• About this exercise
Please return all lines of the data below containing the string "previous".

• Record excerpts
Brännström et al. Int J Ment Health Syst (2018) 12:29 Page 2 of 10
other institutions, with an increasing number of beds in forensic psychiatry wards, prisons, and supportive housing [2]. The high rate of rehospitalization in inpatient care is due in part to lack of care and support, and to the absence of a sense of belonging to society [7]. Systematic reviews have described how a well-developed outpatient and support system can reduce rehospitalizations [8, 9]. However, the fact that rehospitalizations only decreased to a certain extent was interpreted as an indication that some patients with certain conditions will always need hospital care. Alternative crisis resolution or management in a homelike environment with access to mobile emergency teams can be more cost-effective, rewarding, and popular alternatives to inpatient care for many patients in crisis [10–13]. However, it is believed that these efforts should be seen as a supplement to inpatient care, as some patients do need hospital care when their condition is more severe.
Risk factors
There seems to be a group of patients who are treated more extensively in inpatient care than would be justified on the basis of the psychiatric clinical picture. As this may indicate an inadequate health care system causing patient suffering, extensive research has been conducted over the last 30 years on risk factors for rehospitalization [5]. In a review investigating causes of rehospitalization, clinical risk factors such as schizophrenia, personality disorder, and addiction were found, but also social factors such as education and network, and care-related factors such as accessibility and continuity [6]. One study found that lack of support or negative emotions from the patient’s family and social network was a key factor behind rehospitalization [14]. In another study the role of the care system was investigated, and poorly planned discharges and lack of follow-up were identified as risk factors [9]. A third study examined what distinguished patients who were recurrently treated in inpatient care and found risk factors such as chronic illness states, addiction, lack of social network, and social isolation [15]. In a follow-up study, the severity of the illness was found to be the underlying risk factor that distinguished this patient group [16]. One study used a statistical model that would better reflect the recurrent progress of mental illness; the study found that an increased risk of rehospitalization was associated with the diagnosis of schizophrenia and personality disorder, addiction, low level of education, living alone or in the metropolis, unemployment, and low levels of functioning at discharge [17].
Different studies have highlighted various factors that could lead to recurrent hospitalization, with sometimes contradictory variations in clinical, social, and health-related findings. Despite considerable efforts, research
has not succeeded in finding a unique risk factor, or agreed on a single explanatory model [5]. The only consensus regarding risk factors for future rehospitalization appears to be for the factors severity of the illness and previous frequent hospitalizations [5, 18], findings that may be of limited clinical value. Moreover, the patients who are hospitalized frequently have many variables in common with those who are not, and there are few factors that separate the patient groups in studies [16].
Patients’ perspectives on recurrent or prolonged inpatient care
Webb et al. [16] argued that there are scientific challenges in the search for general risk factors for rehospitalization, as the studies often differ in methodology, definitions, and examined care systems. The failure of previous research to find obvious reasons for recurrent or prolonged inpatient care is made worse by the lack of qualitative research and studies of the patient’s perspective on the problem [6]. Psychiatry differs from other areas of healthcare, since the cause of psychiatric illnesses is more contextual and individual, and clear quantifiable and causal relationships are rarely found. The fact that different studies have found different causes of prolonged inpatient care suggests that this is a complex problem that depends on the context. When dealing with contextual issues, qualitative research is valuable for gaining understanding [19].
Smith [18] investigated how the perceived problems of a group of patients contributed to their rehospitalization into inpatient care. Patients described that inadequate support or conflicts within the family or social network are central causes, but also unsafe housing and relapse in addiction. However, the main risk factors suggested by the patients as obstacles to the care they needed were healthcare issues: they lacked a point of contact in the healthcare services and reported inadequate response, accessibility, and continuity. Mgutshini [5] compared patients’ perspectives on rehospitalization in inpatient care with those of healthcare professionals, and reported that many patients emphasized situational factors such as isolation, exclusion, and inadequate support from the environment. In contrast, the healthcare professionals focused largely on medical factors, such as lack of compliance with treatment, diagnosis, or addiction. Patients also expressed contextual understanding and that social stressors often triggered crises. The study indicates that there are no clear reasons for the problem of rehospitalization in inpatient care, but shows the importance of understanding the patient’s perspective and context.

• Exercise response
has not succeeded in finding a unique risk factor, or agreed on a single explanatory model [5]. The only consensus regarding risk factors for future rehospitalization appears to be for the factors severity of the illness and previous frequent hospitalizations [5, 18], findings that may be of limited clinical value. Moreover, the patients who are hospitalized frequently have many variables in common with those who are not, and there are few factors that separate the patient groups in studies [16].
Webb et al. [16] argued that there are scientific challenges in the search for general risk factors for rehospitalization, as the studies often differ in methodology, definitions, and examined care systems. The failure of previous research to find obvious reasons for recurrent or prolonged inpatient care is made worse by the lack of qualitative research and studies of the patient’s perspective on the problem [6]. Psychiatry differs from other areas of healthcare, since the cause of psychiatric illnesses is more contextual and individual, and clear quantifiable and causal relationships are rarely found. The fact that different studies have found different causes of prolonged inpatient care suggests that this is a complex problem that depends on the context. When dealing with contextual issues, qualitative research is valuable for gaining understanding [19].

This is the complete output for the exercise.